But two months ago, a high-scale salon moved into a storefront three doors away from the hairdresser. The new salon’s glitzy signs and fancy décor was appealing. Their list of salon and spa services was extensive. Everyone in the village was excited to have a new business in town; everyone but the hairdresser who thought she owned the market.

Every entrepreneur wishes they were the only game in town. I felt that way too when I started my first company. At the time, there was only one other event company in Syracuse. A couple years after I opened my doors three other event companies opened shop. During that period, I learned what I had to do to remain confident.

First, I realized no two businesses are alike no matter how similar they appear. Every company has a unique niche within their field. It is up to the entrepreneur to understand their niche so they can market their company appropriately. For example, as an event manager I was excellent at promoting events but not decorating venues.
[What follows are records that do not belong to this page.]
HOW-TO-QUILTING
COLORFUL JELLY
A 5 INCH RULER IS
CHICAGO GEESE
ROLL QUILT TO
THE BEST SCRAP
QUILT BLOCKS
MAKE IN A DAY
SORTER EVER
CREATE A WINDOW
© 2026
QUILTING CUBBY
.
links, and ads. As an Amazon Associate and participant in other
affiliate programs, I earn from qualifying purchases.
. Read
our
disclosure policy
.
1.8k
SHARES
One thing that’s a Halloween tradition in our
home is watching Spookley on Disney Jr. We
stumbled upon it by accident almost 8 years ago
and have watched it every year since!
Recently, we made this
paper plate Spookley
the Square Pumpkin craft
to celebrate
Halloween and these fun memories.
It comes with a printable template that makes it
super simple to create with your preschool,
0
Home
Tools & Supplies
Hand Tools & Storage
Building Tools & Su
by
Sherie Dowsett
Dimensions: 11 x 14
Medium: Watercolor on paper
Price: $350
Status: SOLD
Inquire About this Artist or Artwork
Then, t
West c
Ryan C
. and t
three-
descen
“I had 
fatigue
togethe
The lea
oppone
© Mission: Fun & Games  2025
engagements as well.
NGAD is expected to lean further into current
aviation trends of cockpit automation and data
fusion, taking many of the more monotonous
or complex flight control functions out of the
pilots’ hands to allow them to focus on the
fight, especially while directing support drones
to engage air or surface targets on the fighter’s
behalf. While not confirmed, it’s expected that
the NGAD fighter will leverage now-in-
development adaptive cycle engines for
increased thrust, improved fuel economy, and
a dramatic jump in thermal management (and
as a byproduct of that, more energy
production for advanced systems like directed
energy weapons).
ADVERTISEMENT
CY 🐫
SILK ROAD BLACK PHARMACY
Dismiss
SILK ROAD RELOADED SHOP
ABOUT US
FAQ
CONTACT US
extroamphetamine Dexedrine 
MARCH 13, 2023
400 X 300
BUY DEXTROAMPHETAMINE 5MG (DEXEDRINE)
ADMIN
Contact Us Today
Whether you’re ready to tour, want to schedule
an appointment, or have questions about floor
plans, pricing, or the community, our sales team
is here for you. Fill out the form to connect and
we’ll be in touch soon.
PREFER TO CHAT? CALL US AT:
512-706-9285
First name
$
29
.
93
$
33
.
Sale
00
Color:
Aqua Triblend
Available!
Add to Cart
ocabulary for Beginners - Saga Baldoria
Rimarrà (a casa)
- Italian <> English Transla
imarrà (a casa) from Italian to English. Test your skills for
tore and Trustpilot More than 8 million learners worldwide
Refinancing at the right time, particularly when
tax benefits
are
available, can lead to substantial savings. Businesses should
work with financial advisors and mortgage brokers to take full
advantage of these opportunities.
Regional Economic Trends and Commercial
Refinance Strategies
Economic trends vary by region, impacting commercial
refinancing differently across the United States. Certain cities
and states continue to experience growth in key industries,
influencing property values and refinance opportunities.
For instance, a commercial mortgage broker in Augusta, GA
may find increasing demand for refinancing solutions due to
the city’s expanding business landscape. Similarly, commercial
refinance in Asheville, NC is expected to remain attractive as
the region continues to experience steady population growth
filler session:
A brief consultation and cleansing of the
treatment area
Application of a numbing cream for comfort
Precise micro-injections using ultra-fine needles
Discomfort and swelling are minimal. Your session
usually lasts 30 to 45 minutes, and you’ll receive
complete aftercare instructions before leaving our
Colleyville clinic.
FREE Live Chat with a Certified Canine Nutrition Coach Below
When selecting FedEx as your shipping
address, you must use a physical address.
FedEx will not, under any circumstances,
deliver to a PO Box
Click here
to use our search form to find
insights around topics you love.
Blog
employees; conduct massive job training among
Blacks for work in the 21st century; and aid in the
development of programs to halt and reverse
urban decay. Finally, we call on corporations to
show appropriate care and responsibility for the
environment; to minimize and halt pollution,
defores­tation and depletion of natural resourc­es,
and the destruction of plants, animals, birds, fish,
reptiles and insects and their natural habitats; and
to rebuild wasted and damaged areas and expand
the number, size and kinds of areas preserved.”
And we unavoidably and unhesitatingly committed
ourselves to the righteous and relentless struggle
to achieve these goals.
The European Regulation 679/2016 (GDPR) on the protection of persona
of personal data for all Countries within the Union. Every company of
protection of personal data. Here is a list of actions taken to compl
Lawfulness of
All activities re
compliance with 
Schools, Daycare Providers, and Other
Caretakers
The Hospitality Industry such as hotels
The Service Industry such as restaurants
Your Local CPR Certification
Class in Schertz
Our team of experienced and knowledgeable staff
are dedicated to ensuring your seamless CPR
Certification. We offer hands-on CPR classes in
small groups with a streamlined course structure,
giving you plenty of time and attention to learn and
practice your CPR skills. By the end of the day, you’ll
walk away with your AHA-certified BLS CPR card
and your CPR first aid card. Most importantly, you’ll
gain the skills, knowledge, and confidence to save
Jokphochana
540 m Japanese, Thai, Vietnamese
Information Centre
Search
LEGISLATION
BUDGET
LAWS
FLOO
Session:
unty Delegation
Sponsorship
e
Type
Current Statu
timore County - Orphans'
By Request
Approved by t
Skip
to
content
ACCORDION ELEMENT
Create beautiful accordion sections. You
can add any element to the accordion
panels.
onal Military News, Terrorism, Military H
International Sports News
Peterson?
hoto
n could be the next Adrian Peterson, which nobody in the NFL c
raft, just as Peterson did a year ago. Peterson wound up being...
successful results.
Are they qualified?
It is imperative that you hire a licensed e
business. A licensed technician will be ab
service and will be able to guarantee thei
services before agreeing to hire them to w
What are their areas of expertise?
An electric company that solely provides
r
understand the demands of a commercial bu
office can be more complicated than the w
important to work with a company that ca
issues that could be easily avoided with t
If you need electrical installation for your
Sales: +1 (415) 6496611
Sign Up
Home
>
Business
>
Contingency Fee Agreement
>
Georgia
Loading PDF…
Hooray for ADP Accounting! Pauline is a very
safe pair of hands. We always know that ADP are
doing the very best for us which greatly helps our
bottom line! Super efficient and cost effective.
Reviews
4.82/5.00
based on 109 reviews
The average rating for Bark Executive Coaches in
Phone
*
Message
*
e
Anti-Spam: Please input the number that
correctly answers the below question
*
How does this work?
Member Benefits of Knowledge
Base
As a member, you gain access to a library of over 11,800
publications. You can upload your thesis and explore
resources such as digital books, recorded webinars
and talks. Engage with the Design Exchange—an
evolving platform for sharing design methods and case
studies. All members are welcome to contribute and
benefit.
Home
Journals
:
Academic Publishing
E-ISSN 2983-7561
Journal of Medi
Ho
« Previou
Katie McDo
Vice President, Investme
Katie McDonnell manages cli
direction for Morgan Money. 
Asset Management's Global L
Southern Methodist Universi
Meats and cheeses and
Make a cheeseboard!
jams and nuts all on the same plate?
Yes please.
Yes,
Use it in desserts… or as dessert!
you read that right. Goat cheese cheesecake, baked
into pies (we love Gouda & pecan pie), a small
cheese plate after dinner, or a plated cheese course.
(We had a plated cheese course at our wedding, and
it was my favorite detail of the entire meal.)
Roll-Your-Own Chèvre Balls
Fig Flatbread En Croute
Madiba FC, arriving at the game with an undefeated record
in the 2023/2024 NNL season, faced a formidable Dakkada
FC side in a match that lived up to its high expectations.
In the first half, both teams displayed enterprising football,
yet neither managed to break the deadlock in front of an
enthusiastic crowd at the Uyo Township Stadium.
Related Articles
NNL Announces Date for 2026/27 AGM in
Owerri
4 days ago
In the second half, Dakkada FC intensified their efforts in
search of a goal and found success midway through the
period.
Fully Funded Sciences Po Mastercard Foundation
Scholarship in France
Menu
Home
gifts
After studying my competition, I realized this difference and added promotional services to my event management contracts; and turned down event decorating proposals.

Second, a company’s pricing can play a vital role in the clientele they attract. The hairdresser will probably retain customers who aren’t willing to pay high end prices at the new salon. She needs to research the competitor’s pricing, understand the differences and then market her company appropriately. Entrepreneurs should analyze their competitor’s pricing on a semi-annual basis.

Third, entrepreneurs must realize they can’t do business with everyone. We must identify our target market and advertise to that segment. Early in my event business, I realized I enjoyed managing golf tournaments more than planning weddings. This revelation helped me pitch services to organizations planning golf tournaments and to turn down bridal show vendor invitations. Make sure you understand the market you want to serve.

Bottom line, no business ever dominates an industry for long. Competition is a healthy and essential part of a great business environment. Most importantly it can help entrepreneurs appreciate their unique “corner” on the market.